EXERCISE GOAL » From the entries below, copy exactly the lines from the one that contains "দেশে আরও কমল স্বর্ণের দাম" through the one that contains "klar. Sie hatten sich zuvor schon genau (bei", both included, and only those.

Stored data entries »
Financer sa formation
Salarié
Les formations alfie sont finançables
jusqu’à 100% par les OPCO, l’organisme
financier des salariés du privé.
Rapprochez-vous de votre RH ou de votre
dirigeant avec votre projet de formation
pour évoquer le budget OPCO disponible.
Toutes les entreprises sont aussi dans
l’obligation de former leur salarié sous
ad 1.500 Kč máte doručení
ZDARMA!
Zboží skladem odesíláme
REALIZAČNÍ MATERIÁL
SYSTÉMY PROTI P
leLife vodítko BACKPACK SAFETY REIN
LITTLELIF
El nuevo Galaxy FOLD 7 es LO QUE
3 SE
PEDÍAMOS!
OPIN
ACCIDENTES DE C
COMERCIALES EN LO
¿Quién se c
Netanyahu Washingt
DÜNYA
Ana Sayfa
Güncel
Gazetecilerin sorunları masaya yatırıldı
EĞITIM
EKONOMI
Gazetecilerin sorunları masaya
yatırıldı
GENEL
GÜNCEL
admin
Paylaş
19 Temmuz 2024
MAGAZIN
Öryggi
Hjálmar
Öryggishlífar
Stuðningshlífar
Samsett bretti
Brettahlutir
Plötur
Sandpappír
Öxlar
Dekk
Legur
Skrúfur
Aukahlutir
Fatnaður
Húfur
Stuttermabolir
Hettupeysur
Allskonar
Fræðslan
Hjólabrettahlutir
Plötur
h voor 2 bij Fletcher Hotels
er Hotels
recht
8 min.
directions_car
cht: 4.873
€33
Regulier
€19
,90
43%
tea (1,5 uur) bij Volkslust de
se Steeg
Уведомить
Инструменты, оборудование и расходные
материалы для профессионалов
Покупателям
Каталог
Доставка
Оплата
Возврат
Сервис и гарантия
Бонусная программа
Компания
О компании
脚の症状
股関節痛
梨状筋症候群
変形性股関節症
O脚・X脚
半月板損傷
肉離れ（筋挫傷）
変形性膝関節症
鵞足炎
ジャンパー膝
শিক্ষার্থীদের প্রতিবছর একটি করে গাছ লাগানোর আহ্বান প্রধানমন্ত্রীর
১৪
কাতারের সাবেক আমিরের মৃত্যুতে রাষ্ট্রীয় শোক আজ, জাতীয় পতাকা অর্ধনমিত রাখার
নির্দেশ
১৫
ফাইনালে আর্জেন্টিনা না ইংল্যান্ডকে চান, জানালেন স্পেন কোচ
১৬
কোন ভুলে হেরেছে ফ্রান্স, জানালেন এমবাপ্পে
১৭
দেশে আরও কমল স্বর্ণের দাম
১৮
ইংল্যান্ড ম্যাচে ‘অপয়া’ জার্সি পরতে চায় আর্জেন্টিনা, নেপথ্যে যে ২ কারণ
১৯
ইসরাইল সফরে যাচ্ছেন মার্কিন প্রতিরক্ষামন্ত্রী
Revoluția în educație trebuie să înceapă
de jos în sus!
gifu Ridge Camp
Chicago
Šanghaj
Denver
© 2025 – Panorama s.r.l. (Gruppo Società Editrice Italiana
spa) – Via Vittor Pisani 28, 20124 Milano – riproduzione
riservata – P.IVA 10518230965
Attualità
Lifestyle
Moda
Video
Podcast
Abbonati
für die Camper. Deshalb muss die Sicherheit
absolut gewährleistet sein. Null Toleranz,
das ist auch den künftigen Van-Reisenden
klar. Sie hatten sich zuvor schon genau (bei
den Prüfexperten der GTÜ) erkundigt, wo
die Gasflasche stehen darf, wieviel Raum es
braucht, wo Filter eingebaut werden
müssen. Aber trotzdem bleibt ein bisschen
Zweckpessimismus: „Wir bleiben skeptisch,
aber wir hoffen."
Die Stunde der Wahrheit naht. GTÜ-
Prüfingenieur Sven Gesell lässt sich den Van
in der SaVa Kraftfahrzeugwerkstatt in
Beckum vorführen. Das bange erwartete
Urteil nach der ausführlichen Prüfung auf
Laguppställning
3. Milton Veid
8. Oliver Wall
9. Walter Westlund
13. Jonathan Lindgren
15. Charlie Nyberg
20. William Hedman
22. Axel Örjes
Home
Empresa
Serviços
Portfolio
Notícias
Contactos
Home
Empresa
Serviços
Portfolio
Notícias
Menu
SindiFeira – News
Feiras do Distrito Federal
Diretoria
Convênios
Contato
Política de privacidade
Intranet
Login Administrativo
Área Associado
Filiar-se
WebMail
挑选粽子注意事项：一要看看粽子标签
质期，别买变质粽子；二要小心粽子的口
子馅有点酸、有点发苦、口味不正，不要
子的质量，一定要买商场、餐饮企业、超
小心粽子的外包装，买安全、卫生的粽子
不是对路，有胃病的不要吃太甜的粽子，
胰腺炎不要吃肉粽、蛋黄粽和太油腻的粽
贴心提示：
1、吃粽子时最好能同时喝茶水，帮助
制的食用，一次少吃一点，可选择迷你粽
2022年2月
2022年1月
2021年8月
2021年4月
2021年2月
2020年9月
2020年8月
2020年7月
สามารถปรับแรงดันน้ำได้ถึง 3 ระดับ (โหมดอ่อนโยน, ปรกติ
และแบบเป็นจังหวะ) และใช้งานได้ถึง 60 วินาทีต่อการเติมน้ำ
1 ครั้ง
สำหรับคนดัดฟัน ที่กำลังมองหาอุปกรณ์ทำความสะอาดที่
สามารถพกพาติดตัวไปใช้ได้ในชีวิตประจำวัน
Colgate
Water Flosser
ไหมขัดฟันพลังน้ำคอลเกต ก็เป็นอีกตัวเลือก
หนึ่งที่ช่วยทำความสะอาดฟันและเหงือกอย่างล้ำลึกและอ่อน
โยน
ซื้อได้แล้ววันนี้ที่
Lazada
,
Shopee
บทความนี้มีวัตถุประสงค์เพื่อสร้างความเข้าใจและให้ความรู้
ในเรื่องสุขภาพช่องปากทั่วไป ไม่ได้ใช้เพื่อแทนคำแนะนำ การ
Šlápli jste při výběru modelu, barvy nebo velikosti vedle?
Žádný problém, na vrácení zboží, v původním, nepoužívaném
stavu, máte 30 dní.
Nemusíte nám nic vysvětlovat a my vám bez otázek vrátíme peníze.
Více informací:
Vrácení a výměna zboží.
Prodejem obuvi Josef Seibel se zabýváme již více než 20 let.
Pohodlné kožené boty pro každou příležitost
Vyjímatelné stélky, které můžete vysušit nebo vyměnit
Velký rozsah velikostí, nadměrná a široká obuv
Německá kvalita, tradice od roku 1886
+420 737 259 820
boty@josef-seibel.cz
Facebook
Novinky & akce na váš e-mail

EXERCISE SOLUTION »
দেশে আরও কমল স্বর্ণের দাম
১৮
ইংল্যান্ড ম্যাচে ‘অপয়া’ জার্সি পরতে চায় আর্জেন্টিনা, নেপথ্যে যে ২ কারণ
১৯
ইসরাইল সফরে যাচ্ছেন মার্কিন প্রতিরক্ষামন্ত্রী
Revoluția în educație trebuie să înceapă
de jos în sus!
gifu Ridge Camp
Chicago
Šanghaj
Denver
© 2025 – Panorama s.r.l. (Gruppo Società Editrice Italiana
spa) – Via Vittor Pisani 28, 20124 Milano – riproduzione
riservata – P.IVA 10518230965
Attualità
Lifestyle
Moda
Video
Podcast
Abbonati
für die Camper. Deshalb muss die Sicherheit
absolut gewährleistet sein. Null Toleranz,
das ist auch den künftigen Van-Reisenden
klar. Sie hatten sich zuvor schon genau (bei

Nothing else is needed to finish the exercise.